::: DATA IN THIS EXERCISE :::
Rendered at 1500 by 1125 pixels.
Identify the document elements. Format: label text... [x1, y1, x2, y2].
:::
::: DATA IN THIS EXERCISE :::
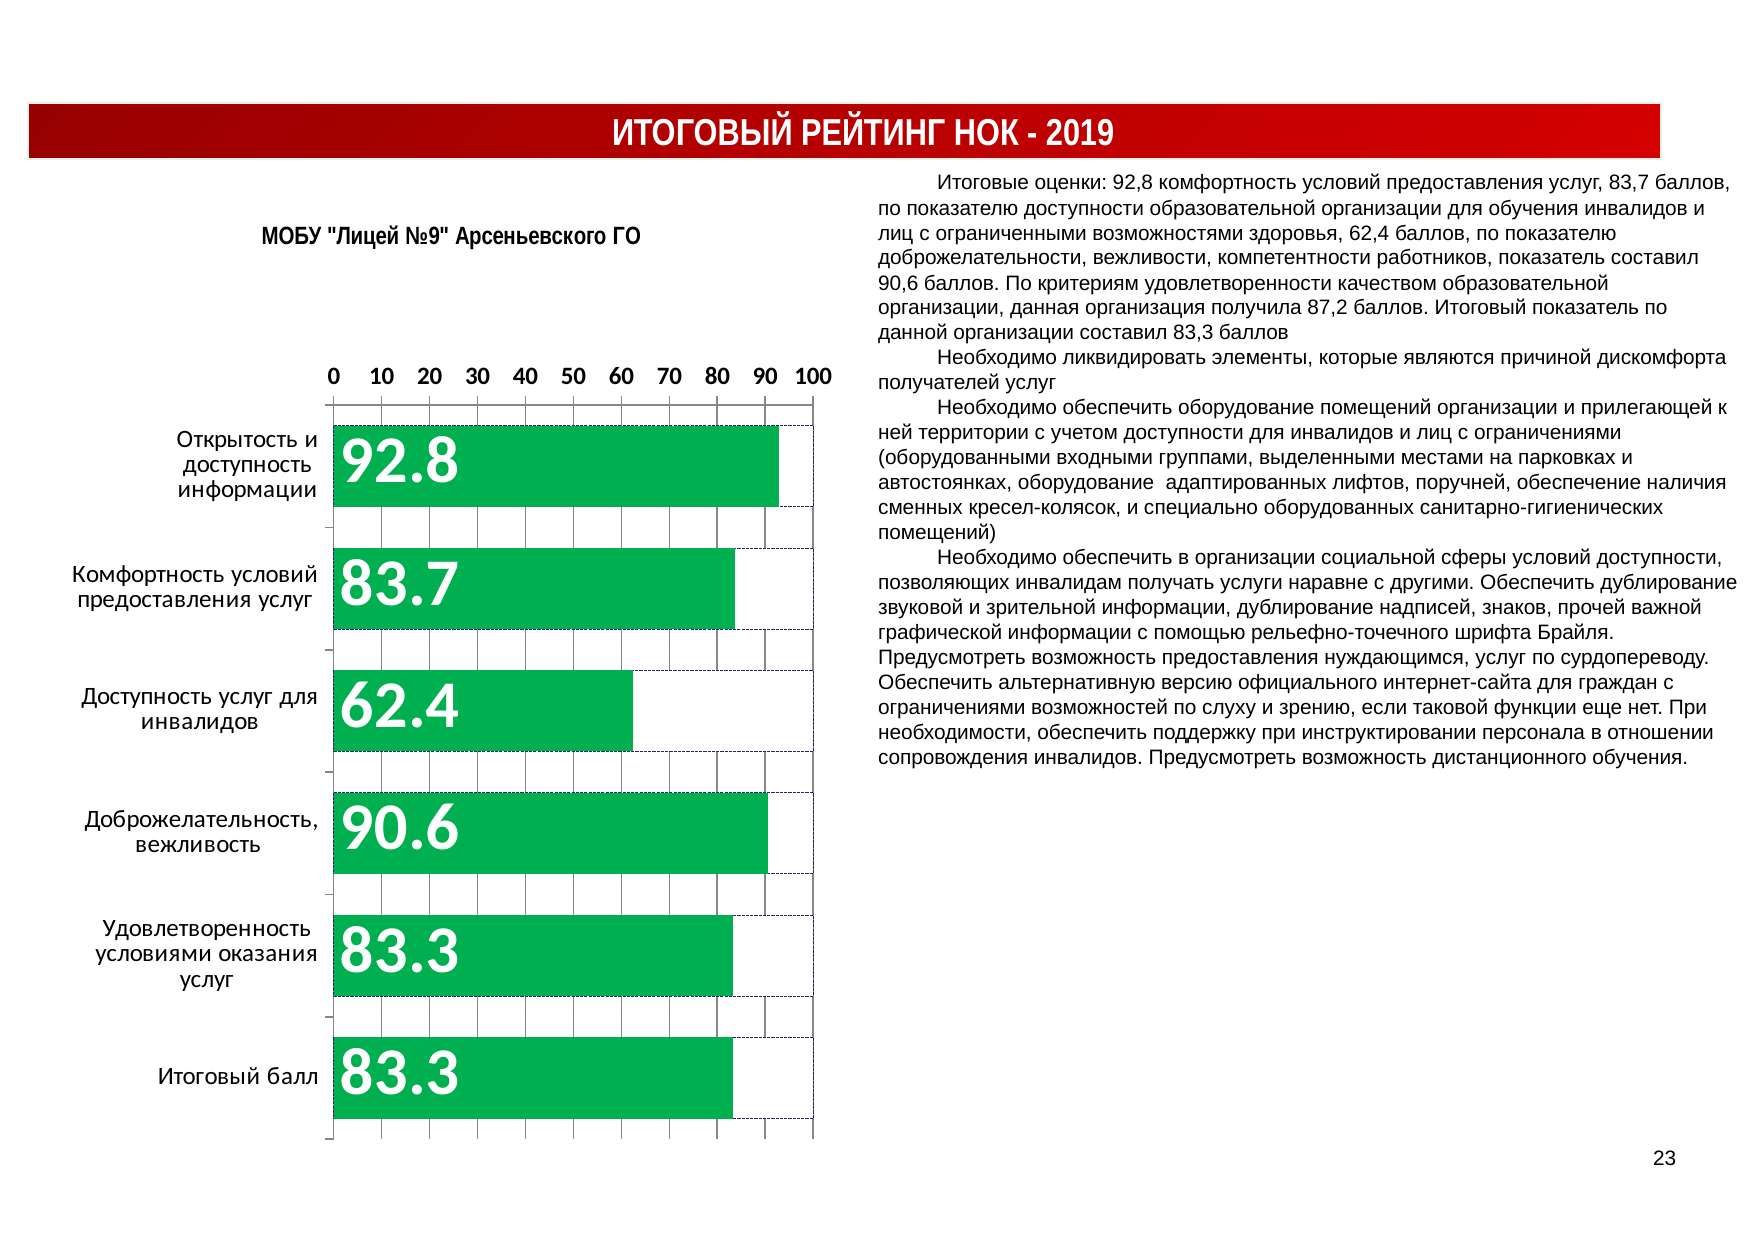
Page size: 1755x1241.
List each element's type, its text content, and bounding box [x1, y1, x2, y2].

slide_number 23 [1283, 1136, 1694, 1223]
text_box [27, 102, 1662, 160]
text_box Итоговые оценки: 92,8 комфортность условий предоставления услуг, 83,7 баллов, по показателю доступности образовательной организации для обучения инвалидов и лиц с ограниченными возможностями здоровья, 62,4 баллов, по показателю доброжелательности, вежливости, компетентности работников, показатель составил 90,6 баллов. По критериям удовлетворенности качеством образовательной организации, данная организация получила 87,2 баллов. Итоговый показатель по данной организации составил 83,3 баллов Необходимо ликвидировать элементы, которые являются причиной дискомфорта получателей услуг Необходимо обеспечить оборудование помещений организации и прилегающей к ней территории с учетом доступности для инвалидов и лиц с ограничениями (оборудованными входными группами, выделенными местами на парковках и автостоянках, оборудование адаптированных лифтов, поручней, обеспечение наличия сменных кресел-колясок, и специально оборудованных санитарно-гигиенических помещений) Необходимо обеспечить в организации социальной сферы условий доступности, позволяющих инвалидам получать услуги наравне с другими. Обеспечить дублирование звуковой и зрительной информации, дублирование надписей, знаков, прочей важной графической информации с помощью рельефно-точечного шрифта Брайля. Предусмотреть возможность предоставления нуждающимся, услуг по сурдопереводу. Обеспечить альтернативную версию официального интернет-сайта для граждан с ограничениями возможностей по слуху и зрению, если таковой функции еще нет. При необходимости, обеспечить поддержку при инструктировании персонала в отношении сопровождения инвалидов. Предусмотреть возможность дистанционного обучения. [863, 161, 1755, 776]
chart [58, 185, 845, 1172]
:::
::: DATA IN THIS EXERCISE :::
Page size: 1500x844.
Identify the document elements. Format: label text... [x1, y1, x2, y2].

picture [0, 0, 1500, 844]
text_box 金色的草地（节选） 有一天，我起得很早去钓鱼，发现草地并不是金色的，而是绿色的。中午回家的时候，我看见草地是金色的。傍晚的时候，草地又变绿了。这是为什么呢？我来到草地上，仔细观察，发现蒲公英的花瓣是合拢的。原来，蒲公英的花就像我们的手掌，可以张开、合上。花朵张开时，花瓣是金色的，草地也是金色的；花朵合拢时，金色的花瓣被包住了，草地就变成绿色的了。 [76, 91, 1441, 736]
:::
EXERCISE: For this task, copy every line of the material in which "size" appears.

RESULT OF THE TASK:
Page size: 1755x1241.
Page size: 1500x844.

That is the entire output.